Trade Mark News & Information

Trademark Lawyers Australia – Full Federal Court – Cantarella

Modena Trading Pty Ltd v Cantarella Bros Pty Ltd [2013] FCAFC 110 (30 September 2013)

Successful appeal by Modena overturning decision of primary judge finding infringement of Cantarella’s trade mark registrations for ORO and CINQUE STELLE for coffee. The Full Court ordered these registrations to be cancelled.

As reported previously, the trial judge, Emmett J held that Cantarella’s ORO and CINQUE STELLE trade marks were distinctive and validly registered. Consideration was given to the extent of Italian speakers in Australia and his Honour concluded that only a very small minority of ordinary English-speaking people in Australia would understand the allusions made by the words Cinque Stelle and Oro.

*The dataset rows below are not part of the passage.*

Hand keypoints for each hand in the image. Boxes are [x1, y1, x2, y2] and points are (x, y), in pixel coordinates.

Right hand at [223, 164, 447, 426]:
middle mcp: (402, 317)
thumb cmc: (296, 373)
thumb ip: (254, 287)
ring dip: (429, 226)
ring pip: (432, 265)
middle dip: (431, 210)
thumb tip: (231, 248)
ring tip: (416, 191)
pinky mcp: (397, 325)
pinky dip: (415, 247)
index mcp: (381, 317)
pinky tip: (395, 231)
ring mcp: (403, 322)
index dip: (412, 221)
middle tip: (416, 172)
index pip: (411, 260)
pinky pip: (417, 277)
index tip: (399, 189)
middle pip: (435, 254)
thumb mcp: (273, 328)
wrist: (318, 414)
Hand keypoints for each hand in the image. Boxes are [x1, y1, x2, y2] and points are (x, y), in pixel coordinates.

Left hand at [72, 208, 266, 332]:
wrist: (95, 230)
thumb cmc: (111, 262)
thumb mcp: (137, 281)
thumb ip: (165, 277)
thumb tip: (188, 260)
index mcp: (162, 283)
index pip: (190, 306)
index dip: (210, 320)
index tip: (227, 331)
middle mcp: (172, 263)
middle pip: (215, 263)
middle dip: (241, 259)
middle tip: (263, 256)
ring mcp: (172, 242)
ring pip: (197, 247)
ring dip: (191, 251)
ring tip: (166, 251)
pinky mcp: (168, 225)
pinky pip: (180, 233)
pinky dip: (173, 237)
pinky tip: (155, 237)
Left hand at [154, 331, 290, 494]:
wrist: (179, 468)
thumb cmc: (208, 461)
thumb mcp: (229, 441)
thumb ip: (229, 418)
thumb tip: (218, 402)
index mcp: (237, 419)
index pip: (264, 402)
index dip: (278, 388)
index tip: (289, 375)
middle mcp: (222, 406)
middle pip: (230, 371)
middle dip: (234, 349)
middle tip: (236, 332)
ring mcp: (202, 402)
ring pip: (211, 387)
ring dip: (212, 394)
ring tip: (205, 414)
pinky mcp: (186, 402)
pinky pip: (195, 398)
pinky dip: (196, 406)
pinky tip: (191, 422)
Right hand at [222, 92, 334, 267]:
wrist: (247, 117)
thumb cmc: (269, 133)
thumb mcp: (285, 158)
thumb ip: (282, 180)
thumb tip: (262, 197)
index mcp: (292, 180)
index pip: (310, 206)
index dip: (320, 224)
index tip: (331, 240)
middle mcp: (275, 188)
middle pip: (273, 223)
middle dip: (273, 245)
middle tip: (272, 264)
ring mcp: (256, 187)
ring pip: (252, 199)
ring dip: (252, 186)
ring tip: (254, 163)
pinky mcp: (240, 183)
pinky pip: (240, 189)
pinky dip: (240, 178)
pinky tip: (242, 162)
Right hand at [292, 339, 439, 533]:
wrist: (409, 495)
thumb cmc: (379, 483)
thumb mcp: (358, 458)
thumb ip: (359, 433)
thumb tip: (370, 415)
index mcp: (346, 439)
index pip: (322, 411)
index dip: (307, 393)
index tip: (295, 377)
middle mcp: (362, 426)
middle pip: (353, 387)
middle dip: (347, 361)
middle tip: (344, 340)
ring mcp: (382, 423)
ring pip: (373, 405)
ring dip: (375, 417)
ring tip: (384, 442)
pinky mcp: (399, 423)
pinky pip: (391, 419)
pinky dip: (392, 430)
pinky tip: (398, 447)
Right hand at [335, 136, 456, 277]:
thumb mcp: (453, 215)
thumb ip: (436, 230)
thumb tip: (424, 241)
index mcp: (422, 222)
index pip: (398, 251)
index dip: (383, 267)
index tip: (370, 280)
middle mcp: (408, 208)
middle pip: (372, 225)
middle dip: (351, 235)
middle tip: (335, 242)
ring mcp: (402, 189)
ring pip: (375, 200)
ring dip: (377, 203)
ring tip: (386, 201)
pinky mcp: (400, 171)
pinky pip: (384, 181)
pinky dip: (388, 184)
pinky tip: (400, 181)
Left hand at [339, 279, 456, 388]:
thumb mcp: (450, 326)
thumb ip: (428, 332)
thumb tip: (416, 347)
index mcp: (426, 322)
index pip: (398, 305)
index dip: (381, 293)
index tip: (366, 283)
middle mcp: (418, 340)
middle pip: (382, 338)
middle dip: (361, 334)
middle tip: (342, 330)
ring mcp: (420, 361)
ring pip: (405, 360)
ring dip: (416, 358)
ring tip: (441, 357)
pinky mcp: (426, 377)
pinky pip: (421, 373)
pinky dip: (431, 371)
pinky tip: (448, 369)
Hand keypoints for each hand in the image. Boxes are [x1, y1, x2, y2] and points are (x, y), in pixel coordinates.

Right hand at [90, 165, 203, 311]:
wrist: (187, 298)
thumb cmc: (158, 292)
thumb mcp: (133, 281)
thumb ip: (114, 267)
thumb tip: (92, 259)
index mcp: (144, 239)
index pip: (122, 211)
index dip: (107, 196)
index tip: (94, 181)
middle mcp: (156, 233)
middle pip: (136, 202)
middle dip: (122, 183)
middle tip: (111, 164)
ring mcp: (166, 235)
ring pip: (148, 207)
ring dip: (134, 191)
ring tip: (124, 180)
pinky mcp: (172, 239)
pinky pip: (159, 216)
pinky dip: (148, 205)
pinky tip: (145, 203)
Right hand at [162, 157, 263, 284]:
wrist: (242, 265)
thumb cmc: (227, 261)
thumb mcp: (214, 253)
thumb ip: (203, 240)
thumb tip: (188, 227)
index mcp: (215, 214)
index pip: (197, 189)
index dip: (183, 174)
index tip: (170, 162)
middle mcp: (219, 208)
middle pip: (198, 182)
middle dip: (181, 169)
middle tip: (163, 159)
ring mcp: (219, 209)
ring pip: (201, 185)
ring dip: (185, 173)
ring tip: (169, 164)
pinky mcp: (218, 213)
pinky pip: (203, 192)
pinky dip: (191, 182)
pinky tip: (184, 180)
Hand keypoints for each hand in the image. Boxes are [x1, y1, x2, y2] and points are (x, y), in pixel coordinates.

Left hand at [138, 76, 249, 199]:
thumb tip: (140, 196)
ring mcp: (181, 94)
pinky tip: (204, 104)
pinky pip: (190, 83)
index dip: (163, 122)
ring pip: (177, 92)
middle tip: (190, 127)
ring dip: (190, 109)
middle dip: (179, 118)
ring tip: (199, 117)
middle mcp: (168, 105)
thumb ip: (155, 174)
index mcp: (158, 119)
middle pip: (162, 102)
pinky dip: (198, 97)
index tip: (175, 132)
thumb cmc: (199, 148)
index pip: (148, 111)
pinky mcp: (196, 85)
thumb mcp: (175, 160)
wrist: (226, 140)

His Honour was not persuaded that the Italian language is so widely spread that the conclusion should be drawn that these words would be generally understood as meaning “Five Stars” and “Gold” respectively. The Full Court considered this approach was wrong.

Cantarella used CINQUE STELLE and ORO for specific blends of coffee from 1996 and 2000 respectively. Such use was in conjunction with its Vittoria house mark.

Caffè Molinari SpA began exporting ORO and CINQUE STELLE coffee to Australia from about July 1996 and October 1998 respectively. These coffee products also carried the Caffe Molinari house mark. Modena became the exclusive Australian distributor for Modena in November 2009.

Significantly, other coffee traders had used the Italian words “Oro” and “Cinque Stelle” which were known in the coffee trade as words descriptive of the quality of the coffee products and used in that sense, although not as trade marks, for a significant period of time extending well before Cantarella’s registration of its marks and afterwards. This was particularly relevant to the enquiry as to whether other traders might wish to use these words.

The Full Court was satisfied that Cantarella’s ORO and CINQUE STELLE trade marks are not inherently adapted to distinguish the designated goods from those of other traders, notwithstanding that they may well distinguish goods within Cantarella’s range from other goods in that range.

The Full Court also concluded the trial judge was in error in finding that Cantarella has used and is using “Oro” and “Cinque Stelle” as trade marks.